18,000,000 COMMON SHARES
Information Supplement to the Preliminary Prospectus, dated July 14, 2014
Before deciding to invest in the common shares, you should read the preliminary prospectus, dated July 14, 2014 in its entirety. This information supplement is qualified in its entirety by reference to the preliminary prospectus. The information herein supplements the preliminary prospectus and supersedes the information set forth therein to the extent such information is inconsistent with the information in this information supplement. The preliminary prospectus has preceded or accompanies this free writing prospectus and is available from the Securities and Exchange Commission’s website athttp://www.sec.gov/Archives/edgar/data/1609804/000119312514267888/d733085df1a.htm.
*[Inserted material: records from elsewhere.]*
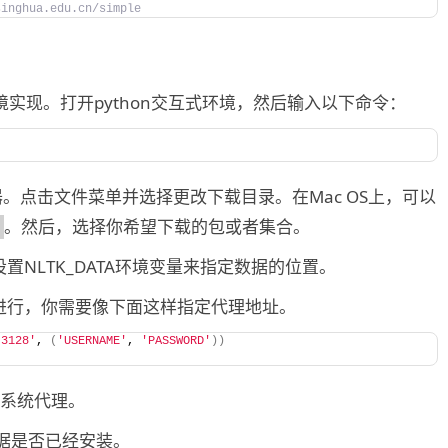
singhua.edu.cn/simple
环境实现。打开python交互式环境，然后输入以下命令：
器。点击文件菜单并选择更改下载目录。在Mac OS上，可以
。然后，选择你希望下载的包或者集合。
NLTK_DATA环境变量来指定数据的位置。
进行，你需要像下面这样指定代理地址。
:3128'
, 
(
'USERNAME'
, 
'PASSWORD'
))
测系统代理。
认数据是否已经安装。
Orion Engineered Carbons S.a r.l., which will change its legal form to become a Luxembourg joint stock corporation (société anonyme) named “Orion Engineered Carbons S.A.” (the “Company”) has filed a registration statement (including a prospectus) with the Securities and Exchange Commission for the offering to which this communication relates. Before you invest, you should read the prospectus in that registration statement for more complete information about the Company and this offering. You may get these documents for free by visiting EDGAR on the web site of the Securities and Exchange Commission atwww.sec.gov. Alternatively, the Company, any underwriter or any dealer participating in the offering will arrange to send you the prospectus if you request it by contacting:
• | Morgan Stanley & Co. LLC, Attention: Prospectus Department, 180 Varick Street, 2nd Floor, New York, NY 10014, telephone: (866) 718-1649, email:prospectus@morganstanley.com; or |
• | Goldman, Sachs & Co., Prospectus Department, 200 West Street, New York, NY 10282, telephone: 1-866-471-2526, facsimile: 212-902-9316, email:prospectus-ny@ny.email.gs.com. |
MORGAN STANLEY | GOLDMAN, SACHS & CO. | |
UBS INVESTMENT BANK | ||
Barclays | J.P. Morgan | |
KeyBanc Capital Markets | Macquarie Capital |
Management – 2014 Director and Executive Compensation
Shortly before or after the completion of this offering, we intend to adopt new compensation arrangements for our nine directors to be appointed prior to the completion of this offering. We expect the initial annual compensation for our nine directors to total €670,000 to be paid in cash and/or equity-based awards as determined by our Board of Directors following the completion of this offering.
In accordance with Luxembourg law, the compensation of the members of the board of directors of a Luxembourg joint stock corporation will be determined by the general meeting of shareholders. If we decide to adopt new compensation arrangements for our directors before the offering is completed, we would expect to seek such shareholder approval for these arrangements from our current shareholders.
The members of our senior management team, including our Executive Officers, shall be appointed from time to time by our Board of Directors. Our Board of Directors (or a committee thereof if authorized by the Board of Directors) will also determine compensation arrangements for our Executive Officers.
Underwriting – Directed Share Program; Financial Advisor to the Company
At the request of the Selling Shareholder, the underwriters have reserved up to 1.5% of the common shares to be offered in this offering for sale, at the initial public offering price, to five of our directors to be appointed prior to the completion of this offering. The number of common shares available for sale to the general public will be reduced to the extent these individuals purchase such reserved common shares. The shares purchased by these individuals will be subject to a lockup ending 180 days after the date of this prospectus. Any reserved common shares that are not so purchased will be offered by the underwriters to the general public on the same basis as the other common shares offered in this offering.
Solebury Capital LLC, or Solebury, a FINRA member, is acting as our financial advisor in connection with the offering. Solebury is not acting as an underwriter and will not sell or offer to sell any securities and will not identify, solicit or engage directly with potential investors. In addition, Solebury will not underwrite or purchase any of the offered securities or otherwise participate in any such undertaking.